You meet a woman at the bowling alley and you think she’s attractive. She might be glancing your way an awful lot too.
You engage in a little small talk first, just to see how she reacts. She reacts positively.
You throw out a couple of jokes. She laughs.
She doesn’t cross her arms or try to move away from you or break eye contact to try to look for a friend to rescue her from your attention.
You say, “I haven’t been bowling since I broke up with my girlfriend,” because she seems super cool and you want to make sure she knows you’re single.
She says, “Yeah, my ex hated bowling.”
Oh, hey! She’s single too!
Her body language is still positive after a little more conversation, so you ask if she’d like to go bowling with you next weekend.

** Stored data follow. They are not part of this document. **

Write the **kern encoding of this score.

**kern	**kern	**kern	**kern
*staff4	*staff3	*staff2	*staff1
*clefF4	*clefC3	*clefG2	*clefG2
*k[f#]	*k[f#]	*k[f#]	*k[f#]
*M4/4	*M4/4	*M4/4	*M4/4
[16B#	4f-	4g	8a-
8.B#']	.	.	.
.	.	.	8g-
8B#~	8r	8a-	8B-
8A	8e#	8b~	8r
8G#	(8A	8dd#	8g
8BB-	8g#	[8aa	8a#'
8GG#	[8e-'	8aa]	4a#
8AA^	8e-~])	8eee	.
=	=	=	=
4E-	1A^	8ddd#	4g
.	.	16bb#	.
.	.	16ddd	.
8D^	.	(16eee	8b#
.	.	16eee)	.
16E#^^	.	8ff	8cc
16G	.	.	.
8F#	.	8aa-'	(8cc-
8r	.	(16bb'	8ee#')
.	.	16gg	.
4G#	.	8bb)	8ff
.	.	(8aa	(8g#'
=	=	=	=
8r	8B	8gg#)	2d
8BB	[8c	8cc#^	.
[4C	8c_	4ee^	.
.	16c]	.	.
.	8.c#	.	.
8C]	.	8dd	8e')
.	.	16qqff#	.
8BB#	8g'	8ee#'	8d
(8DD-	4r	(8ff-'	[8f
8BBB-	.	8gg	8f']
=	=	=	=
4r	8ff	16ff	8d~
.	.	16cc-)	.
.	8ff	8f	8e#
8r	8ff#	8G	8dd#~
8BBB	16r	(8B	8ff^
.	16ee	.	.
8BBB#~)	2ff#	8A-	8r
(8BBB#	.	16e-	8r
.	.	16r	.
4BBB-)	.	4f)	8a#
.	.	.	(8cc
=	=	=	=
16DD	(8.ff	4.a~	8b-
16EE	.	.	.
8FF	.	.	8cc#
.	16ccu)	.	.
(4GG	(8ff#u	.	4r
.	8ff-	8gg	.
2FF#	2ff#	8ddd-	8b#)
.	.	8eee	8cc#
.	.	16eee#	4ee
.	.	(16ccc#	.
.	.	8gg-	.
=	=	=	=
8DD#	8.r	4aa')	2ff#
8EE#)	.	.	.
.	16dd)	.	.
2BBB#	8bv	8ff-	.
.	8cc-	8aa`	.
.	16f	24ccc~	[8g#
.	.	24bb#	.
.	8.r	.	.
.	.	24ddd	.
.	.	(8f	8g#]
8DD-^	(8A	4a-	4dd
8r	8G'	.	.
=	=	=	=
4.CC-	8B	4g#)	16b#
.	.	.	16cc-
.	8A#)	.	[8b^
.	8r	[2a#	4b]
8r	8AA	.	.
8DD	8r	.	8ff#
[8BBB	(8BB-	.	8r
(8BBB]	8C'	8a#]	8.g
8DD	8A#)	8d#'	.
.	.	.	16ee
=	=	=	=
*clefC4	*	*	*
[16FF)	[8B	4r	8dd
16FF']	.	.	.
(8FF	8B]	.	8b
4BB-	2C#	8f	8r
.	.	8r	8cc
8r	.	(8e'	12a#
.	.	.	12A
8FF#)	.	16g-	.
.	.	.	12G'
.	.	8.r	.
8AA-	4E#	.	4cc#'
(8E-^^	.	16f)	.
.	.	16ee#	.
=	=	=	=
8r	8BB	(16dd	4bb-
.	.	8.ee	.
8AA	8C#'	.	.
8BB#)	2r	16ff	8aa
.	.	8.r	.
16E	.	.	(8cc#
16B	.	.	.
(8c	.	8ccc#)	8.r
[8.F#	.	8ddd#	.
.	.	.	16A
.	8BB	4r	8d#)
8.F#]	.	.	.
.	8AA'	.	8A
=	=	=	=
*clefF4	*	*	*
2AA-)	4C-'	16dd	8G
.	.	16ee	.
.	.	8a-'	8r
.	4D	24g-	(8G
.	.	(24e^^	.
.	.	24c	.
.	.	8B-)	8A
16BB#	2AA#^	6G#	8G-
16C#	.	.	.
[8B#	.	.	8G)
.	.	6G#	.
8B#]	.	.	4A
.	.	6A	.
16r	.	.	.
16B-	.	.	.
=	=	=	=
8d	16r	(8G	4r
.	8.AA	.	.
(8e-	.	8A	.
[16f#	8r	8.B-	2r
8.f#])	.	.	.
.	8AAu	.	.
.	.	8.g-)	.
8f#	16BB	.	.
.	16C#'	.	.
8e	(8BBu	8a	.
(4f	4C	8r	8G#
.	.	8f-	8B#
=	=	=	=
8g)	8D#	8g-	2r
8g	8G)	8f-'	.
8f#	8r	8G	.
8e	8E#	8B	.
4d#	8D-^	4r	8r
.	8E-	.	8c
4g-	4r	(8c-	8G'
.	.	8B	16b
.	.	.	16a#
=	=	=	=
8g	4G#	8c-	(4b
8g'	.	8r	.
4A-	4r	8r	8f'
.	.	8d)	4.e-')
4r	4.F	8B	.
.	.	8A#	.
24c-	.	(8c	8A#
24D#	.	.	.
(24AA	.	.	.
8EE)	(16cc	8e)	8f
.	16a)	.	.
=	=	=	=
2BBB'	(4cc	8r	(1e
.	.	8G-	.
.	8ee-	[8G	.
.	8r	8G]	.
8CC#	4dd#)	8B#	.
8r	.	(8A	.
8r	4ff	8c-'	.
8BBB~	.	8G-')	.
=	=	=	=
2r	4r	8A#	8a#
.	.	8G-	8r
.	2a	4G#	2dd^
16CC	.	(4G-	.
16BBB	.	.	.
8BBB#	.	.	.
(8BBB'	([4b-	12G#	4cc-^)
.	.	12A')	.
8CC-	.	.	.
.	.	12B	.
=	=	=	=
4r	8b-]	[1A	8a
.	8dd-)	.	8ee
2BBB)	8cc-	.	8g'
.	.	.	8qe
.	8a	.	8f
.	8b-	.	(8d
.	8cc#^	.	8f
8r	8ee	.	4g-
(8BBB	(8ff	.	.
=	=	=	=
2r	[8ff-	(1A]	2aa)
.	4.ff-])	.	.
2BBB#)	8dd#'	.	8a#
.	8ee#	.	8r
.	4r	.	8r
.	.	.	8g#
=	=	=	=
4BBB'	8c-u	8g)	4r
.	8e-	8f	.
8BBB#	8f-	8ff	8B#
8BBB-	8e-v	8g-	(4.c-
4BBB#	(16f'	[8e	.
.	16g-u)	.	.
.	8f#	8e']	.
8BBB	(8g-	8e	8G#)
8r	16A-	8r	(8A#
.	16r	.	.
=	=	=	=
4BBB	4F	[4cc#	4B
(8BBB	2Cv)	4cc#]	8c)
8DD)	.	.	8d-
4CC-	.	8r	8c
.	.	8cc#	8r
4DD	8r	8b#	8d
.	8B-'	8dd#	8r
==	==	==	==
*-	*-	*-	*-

She’s totally into it because bowling is her love language. The two of you exchange numbers and you don’t text her anything sexually suggestive.
Congratulations! You totally have a date with a woman who’s into you! Isn’t that so much better than hounding a woman who isn’t into you?
Why does it matter?
It’s easy to excuse something like Scenario B. I mean, you didn’t even touch her, right? All you did was follow her around and make her uncomfortable.
But let’s think about what really happened there. A woman’s needs were ignored because a man felt entitled to her. That’s what happens when you cross the line.
Harassment (and following around a person who clearly isn’t interested is a form of harassment) sets the stage for assault by teaching men and women to ignore what a woman wants. Whether it’s consciously done or not, it’s a form of grooming. And, anyway, women should be able to enjoy public places without worrying about dudes getting creepy.
If we’re interested in changing our culture so that we can reduce sexual violence, we have to learn to respect the wishes of people who aren’t into us. We don’t have the right to another person’s body or attention.